Romney maintaining big lead among independent voters


Independent voters are the key to this presidential election. There is little doubt about that. Mitt Romney is already doing well in swing states with these crucial voting bloc, and, as Chris Cillizza recently explained at the Washington Post, may ride them to victory over President Barack Obama:

In the last three releases of the tracking poll conducted by The Washington Post and ABC News, Obama has trailed former Massachusetts governor Mitt Romney among independent voters by between 16 and 20 percentage points.

That’s a striking reversal from 2008, when Obama won independent voters, who made up 29 percent of the electorate, by eight points over Sen. John McCain of Arizona.
So, what gives? Why is Obama — at least according to the Post-ABC data — having so much trouble with independents?

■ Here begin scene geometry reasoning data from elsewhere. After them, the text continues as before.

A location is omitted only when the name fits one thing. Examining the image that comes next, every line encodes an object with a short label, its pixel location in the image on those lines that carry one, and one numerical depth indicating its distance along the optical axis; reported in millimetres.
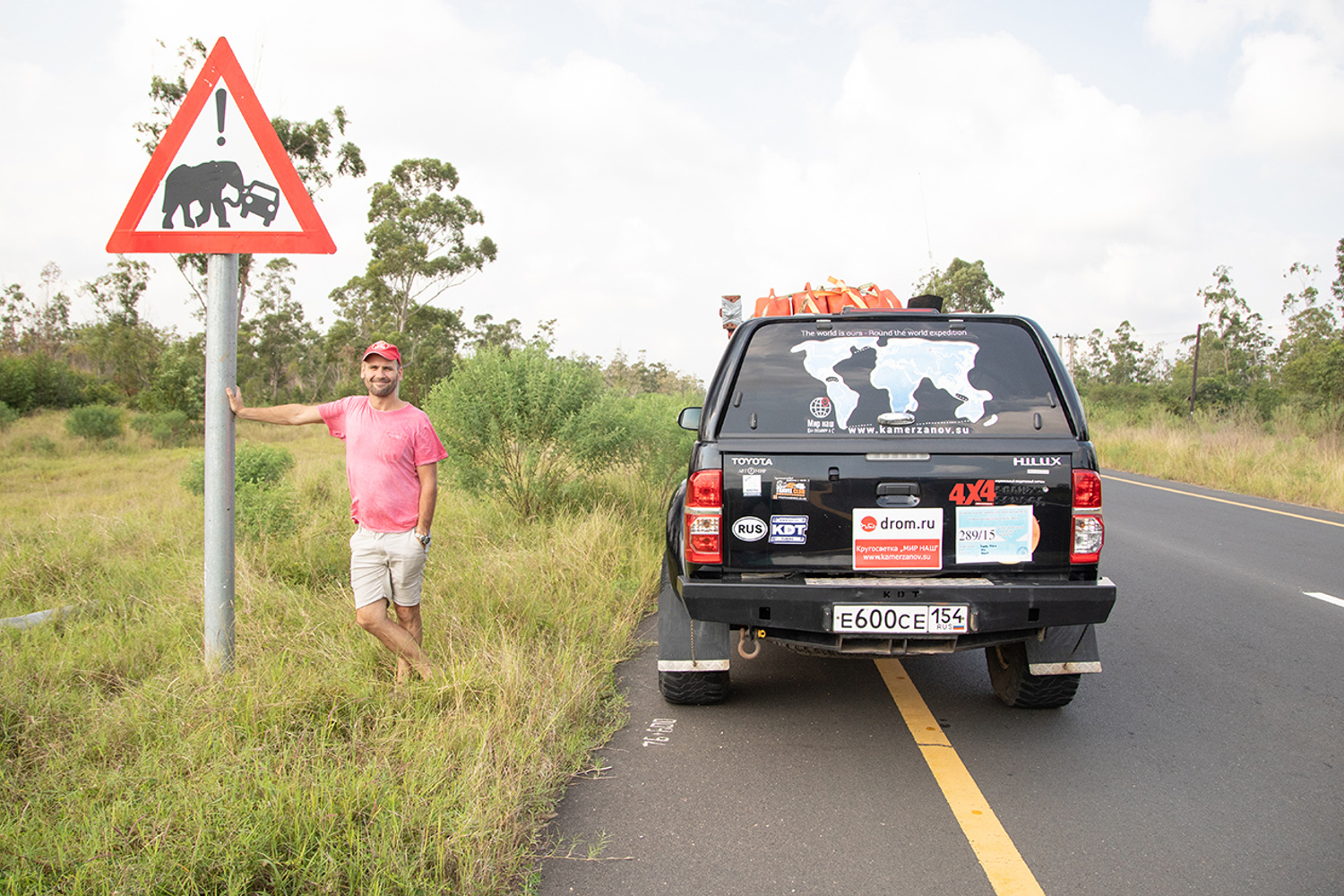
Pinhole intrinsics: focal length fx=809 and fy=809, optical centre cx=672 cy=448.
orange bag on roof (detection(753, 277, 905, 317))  8125
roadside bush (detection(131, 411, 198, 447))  22922
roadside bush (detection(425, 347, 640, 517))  7730
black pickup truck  3109
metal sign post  3318
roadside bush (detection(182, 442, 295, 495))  8357
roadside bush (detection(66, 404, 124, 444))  21734
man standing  3705
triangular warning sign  3197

The answer lies in the fact that most independents are not, well, independent. Of all the likely voters who called themselves independents in nine days of the Post-ABC tracking poll, fully three-quarters (75 percent) — said they tend to lean toward one party or the other. (The remainder are known as “pure” independents.)

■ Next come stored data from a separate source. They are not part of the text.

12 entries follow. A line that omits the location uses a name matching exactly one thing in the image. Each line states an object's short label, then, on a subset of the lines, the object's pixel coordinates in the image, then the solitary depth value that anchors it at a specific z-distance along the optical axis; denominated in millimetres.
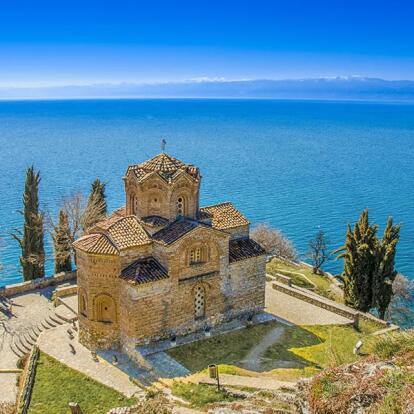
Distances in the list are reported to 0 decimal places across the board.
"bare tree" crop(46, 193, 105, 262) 39375
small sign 21594
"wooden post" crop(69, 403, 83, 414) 20341
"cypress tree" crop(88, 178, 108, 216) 41847
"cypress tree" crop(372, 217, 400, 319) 33250
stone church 25141
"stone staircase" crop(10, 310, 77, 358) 27891
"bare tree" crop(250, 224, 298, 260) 48594
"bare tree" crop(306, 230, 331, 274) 46069
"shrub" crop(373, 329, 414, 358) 14570
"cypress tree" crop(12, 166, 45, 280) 37906
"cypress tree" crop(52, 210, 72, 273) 37781
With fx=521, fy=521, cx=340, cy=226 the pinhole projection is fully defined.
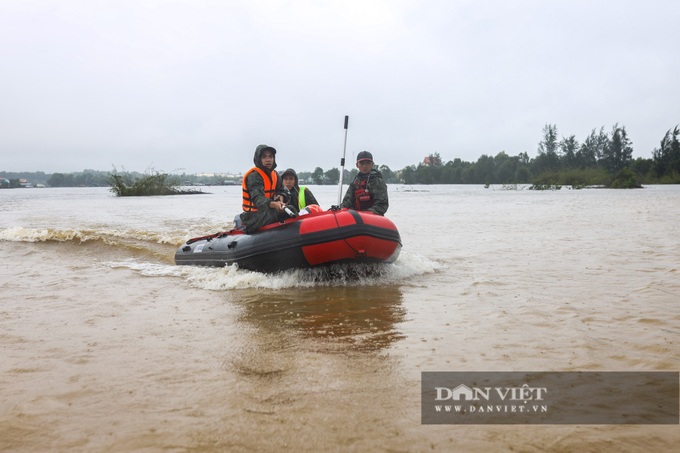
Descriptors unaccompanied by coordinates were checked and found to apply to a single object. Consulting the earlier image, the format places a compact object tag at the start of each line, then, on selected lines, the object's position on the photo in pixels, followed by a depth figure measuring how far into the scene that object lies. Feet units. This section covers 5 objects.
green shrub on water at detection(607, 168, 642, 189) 163.63
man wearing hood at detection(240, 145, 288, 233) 21.45
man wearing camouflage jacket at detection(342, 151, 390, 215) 23.59
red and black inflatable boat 19.54
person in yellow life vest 25.27
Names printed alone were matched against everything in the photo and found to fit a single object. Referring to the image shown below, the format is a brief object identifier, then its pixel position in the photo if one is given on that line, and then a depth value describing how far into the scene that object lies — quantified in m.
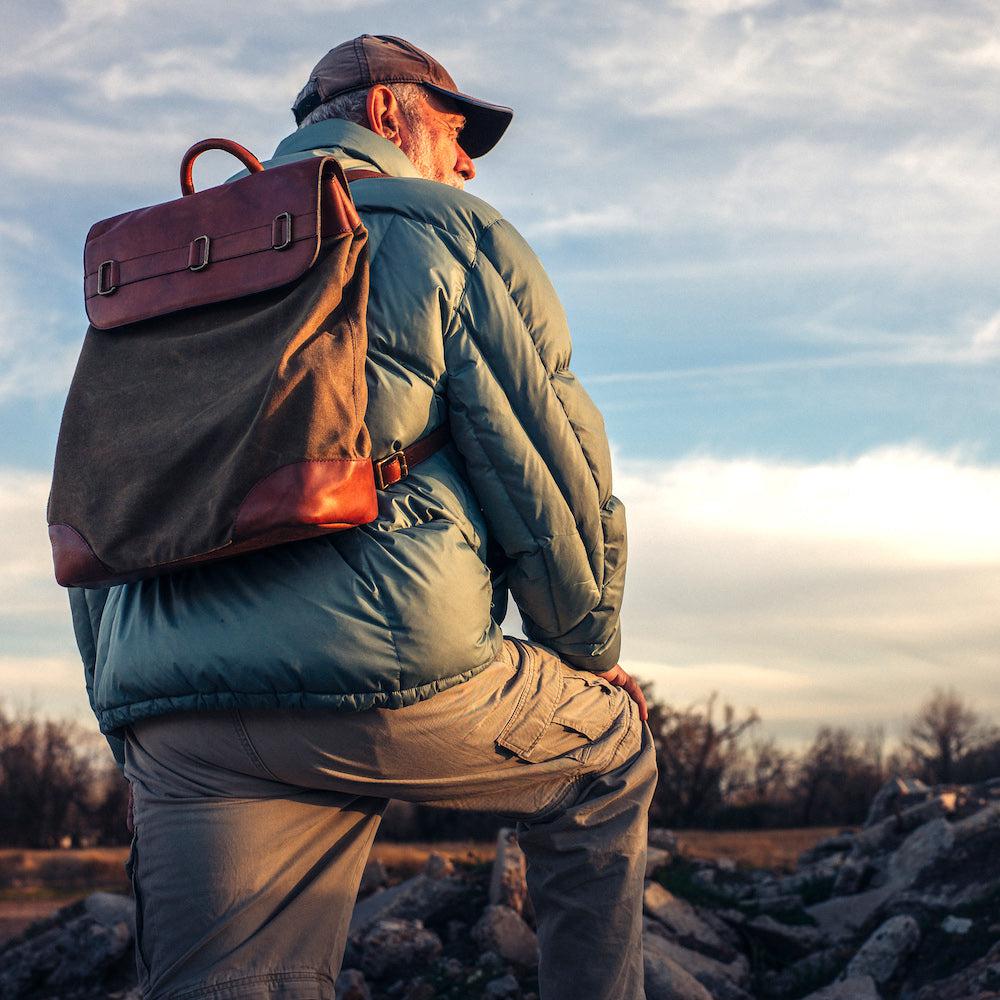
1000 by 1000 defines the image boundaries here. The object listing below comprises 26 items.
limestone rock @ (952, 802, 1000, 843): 5.92
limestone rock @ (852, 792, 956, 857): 7.23
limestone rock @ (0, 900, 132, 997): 5.58
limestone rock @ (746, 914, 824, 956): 5.32
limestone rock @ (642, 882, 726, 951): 5.27
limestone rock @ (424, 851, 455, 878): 5.86
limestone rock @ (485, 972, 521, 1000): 4.38
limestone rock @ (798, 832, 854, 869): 8.41
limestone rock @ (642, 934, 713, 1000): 4.17
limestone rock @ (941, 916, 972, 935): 4.74
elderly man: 2.01
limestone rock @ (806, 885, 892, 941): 5.62
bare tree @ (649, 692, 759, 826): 11.43
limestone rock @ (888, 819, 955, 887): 5.94
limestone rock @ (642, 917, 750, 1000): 4.70
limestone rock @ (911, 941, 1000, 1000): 3.94
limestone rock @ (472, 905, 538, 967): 4.88
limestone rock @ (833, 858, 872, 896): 6.39
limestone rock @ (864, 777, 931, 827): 8.28
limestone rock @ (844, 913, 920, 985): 4.69
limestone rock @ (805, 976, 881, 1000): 4.25
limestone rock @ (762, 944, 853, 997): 4.87
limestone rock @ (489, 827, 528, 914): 5.32
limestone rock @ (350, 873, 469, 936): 5.45
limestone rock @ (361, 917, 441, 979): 5.05
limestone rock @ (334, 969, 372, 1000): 4.68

And it’s among those shadow partisans that Obama is struggling. Ninety-two percent of Republican-leaning independents said they plan to support Romney, while 84 percent of Democratic-leaning independents are backing Obama.

It’s not just in the head-to-head matchup that the difference between GOP-leaning and Democratic-leaning independents is visible. Among all registered voters, 69 percent of Republican-leaning independents say they are following the election closely while just 49 percent of Democratic-leaning independents say the same. (Just more than four in 10 — 41 percent — of pure independents say they are closely following the election.)

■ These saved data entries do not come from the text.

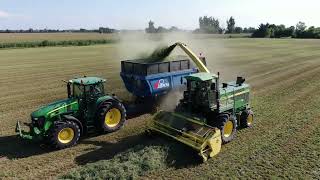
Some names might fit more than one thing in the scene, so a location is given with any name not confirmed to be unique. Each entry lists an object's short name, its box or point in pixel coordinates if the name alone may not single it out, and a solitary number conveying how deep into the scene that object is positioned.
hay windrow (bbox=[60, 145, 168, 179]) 6.60
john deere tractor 8.04
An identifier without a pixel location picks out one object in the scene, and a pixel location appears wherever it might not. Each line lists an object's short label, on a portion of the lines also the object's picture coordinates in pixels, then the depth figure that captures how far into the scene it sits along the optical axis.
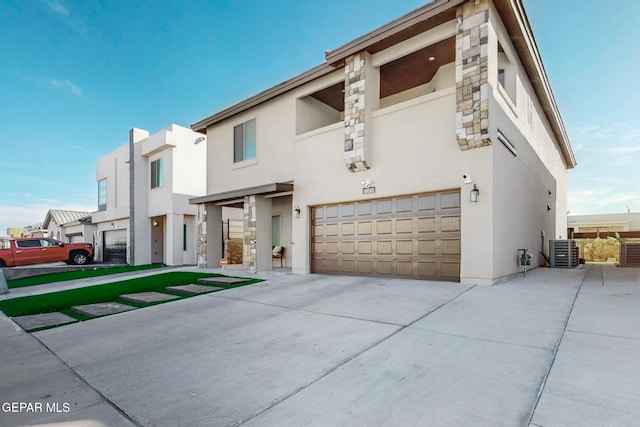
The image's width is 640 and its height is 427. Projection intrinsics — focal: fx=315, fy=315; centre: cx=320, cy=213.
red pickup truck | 15.62
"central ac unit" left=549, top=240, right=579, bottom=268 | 11.34
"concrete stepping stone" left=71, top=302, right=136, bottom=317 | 6.29
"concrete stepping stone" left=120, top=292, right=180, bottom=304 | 7.14
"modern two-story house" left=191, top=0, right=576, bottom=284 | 7.44
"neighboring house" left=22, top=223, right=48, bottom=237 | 31.99
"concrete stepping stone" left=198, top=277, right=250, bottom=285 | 8.86
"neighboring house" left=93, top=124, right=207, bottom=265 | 16.47
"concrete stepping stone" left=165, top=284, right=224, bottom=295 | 7.93
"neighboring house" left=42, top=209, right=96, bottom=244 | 23.95
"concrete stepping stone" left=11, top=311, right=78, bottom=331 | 5.74
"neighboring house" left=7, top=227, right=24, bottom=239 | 37.56
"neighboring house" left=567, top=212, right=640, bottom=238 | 28.06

That gap between partisan-leaning independents was just nine points in September but has now grown to a 20-point edge this month as the election draws near.

By way of comparison, in Post-ABC polling conducted in October 2008, 62 percent of Democratic-leaning independents said they were closely following the election while 60 percent of Republican-leaning said the same.

Among independents who say they are “absolutely certain” to vote, 87 percent of Republican-leaning independents express that sentiment, compared with 81 percent of Democratic-leaning independents.

What all those numbers mean is that among independent voters — who tend to be less likely to turn out, even in a presidential election, than partisans — Romney has a clear edge.

It’s difficult to see Romney losing with such an edge over independents. But even as he carries this lead among independents — not just in national polls, but also in many state polls — Romney is struggling to maintain his advantage in states like Colorado and Virginia, as well as break through President Obama’s lead in Ohio. Recent polls show that Romney’s lead Florida may be on shaky ground.

Could it be that state polls are simply lagging behind national trends? Perhaps. However, Romney’s advantage in national polls has been apparent for days, if not a couple of weeks, now. One would think it would have trickled down into swing state polls at this point, or perhaps Romney just had that much ground to makeup.

But with exactly a week left to go until election day, Romney’s campaign better hope he starts peaking at the right moment, because time is quickly running out.